As duas outras idéias estão intimamente ligadas à primeira e ajudam a fechar o circuito: o presidente da AMB fala sobre a ocupação cidadã dos espaços públicos s e a necessidade de rechaçar o individualismo e o egoísmo. Mesmo que seja vista como uma medida de longo prazo, não me parece viável pensar na derrota do crime organizado se o Estado não começar a (re) ocupar e recuperar funções que são e, em tese, sempre foram dele – escolas de qualidade, postos de saúde e bom atendimento, segurança efetiva, lazer e cultura para todos, empregos e salários dignos –, mas, que, ao longo do tempo, por omissão, incompetência ou prática deliberada, acabaram sendo assumidas por criminosos e organizações por eles criadas. Não é novidade para ninguém o fato de que, em muitos morros cariocas, a verdadeira autoridade pública, o prefeito mesmo, são o tráfico de drogas, de maneira geral, e o traficante que comanda tal ou qual área, mais especificamente. Contraditoriamente, o Estado é proibido de entrar nesses guetos, que têm suas regras e ética próprias. É essa a situação que precisa ser revertida – a reincorporação e devolução do público ao seu público.

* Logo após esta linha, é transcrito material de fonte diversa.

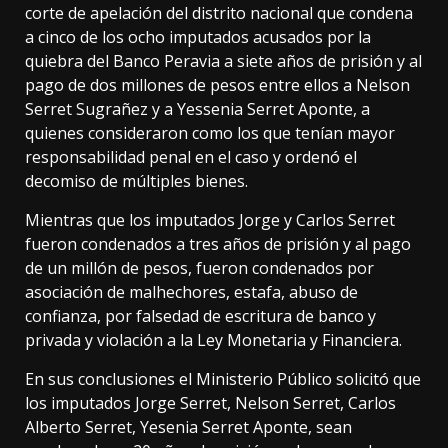
corte de apelación del distrito nacional que condena
a cinco de los ocho imputados acusados por la
quiebra del Banco Peravia a siete años de prisión y al
pago de dos millones de pesos entre ellos a Nelson
Serret Sugrañez y a Yessenia Serret Aponte, a
quienes consideraron como los que tenían mayor
responsabilidad penal en el caso y ordenó el
decomiso de múltiples bienes.
Mientras que los imputados Jorge y Carlos Serret
fueron condenados a tres años de prisión y al pago
de un millón de pesos, fueron condenados por
asociación de malhechores, estafa, abuso de
confianza, por falsedad de escritura de banco y
privada y violación a la Ley Monetaria y Financiera.
En sus conclusiones el Ministerio Público solicitó que
los imputados Jorge Serret, Nelson Serret, Carlos
Alberto Serret, Yesenia Serret Aponte, sean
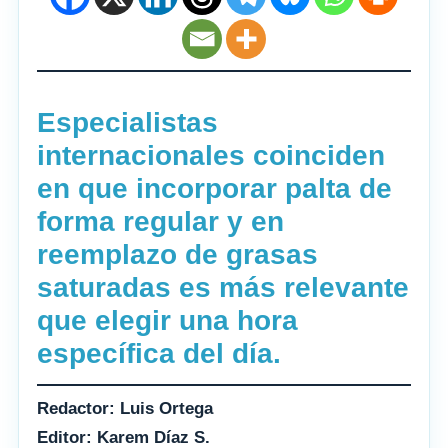
Especialistas
internacionales coinciden
en que incorporar palta de
forma regular y en
reemplazo de grasas
saturadas es más relevante
que elegir una hora
específica del día.
Redactor: Luis Ortega
Editor: Karem Díaz S.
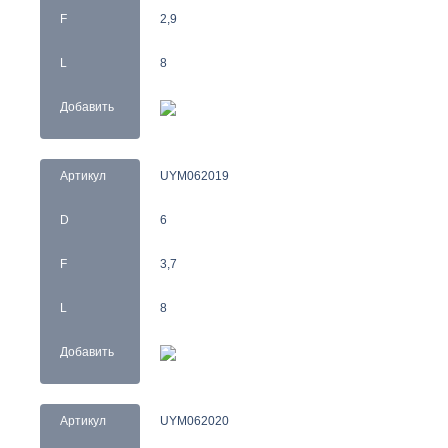
F
2,9
L
8
Добавить
Артикул
UYM062019
D
6
F
3,7
L
8
Добавить
Артикул
UYM062020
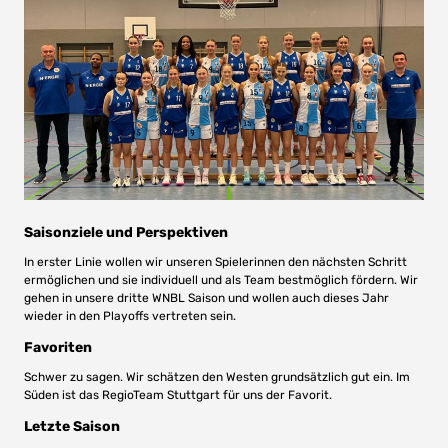
Saisonziele und Perspektiven
In erster Linie wollen wir unseren Spielerinnen den nächsten Schritt
ermöglichen und sie individuell und als Team bestmöglich fördern. Wir
gehen in unsere dritte WNBL Saison und wollen auch dieses Jahr
wieder in den Playoffs vertreten sein.
Favoriten
Schwer zu sagen. Wir schätzen den Westen grundsätzlich gut ein. Im
Süden ist das RegioTeam Stuttgart für uns der Favorit.
Letzte Saison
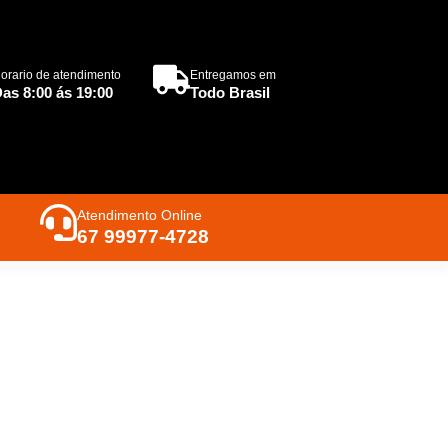
orario de atendimento
Entregamos em
as 8:00 ás 19:00
Todo Brasil
Atendimento Online
67 99977-4728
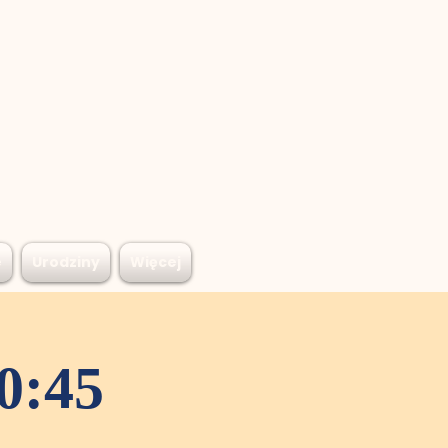
e
Urodziny
Więcej
0:45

Essa tarefa será tanto mais eficaz quanto formos capazes de, simultaneamente, reintroduzir na agenda, na fala, na prática e nas atitudes cotidianas dos cidadãos valores e princípios como solidariedade, igualdade, justiça social, respeito aos direitos humanos, coletividade, saídas negociadas, tolerância, convivência com os diferentes, fraternidade e dignidade. Se atualmente, por conta da conjuntura, parecem discurso ultrapassado ou fala de algum ser extra-terrestre, representam caminho imprescindível para a garantia e consolidação da democracia, onde os seres humanos devem sempre valer mais do que os bens materiais. Fora disso, restam a barbárie, o salve-se quem puder, o consumismo desenfreado, a selva de pedras – e o crime organizado.

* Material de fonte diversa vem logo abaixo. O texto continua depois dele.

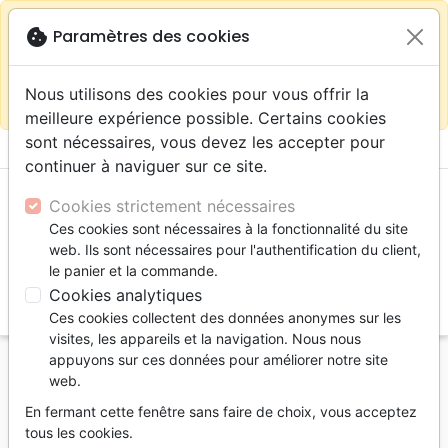
warning
Selon votre
close
cookie
Paramètres des cookies
Continuer sur le site France
localisation (États-
Unis) nous vous recommandons de faire vos achats
Nous utilisons des cookies pour vous offrir la
sur la boutique
La Maison de la Bible Suisse
meilleure expérience possible. Certains cookies
sont nécessaires, vous devez les accepter pour
menu
shopping_cart
account_circle
continuer à naviguer sur ce site.
Cookies strictement nécessaires
Ces cookies sont nécessaires à la fonctionnalité du site
web. Ils sont nécessaires pour l'authentification du client,
le panier et la commande.
Cookies analytiques
search
Ces cookies collectent des données anonymes sur les
Reche
visites, les appareils et la navigation. Nous nous
appuyons sur ces données pour améliorer notre site
Accueil
Jeunesse
web.
Bible à explorer (La) - De la Genèse à l'Apocalypse
En fermant cette fenêtre sans faire de choix, vous acceptez
La Bible à explorer
tous les cookies.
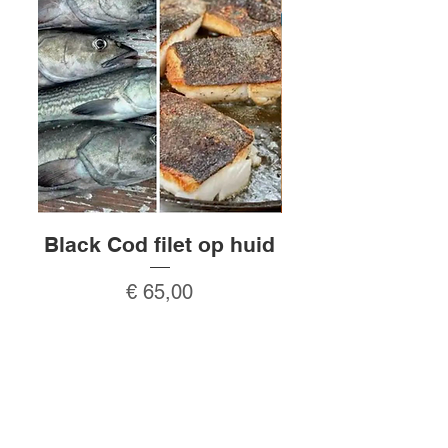
kosten €12,50.
Black Cod filet op huid
Rauw gepeld
Prijs
€ 65,00
In winkelwagen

Esse artigo não tem a intenção de bater o martelo, esgotar o assunto ou chamar para si a redentora tarefa de apresentar verdades prontas e acabadas. Pelo contrário, pretende ser um ponto de partida, estímulo e contribuição ao debate. Sua grande preocupação, além de mostrar que há propostas concretas e viáveis que podem e devem ser colocadas em prática, é reforçar a tese de que essas saídas não podem se deixar levar pelo revanchismo, pelo emocionalismo barato e pela exploração inescrupulosa de situações-limite. Se agirem dessa forma, Estado e sociedade estarão se igualando ao crime organizado, que hoje tanto criticam. Como bem lembra Miguel Reale Junior, sempre no artigo publicado pela Folha, “a confiança constrói-se como fruto do exemplo continuado, decorrendo antes dos precedentes e da história do que de ações pontuais revestidas de excepcionalidade. É, portanto, o instante da busca de equilíbrio e de, sem atitudes de mero significado simbólico, avançar com inteligência na luta incessante contra o crime organizado, para que se obtenha ao longo do tempo o mais difícil: a manutenção da confiança da sociedade nas instituições democráticas”.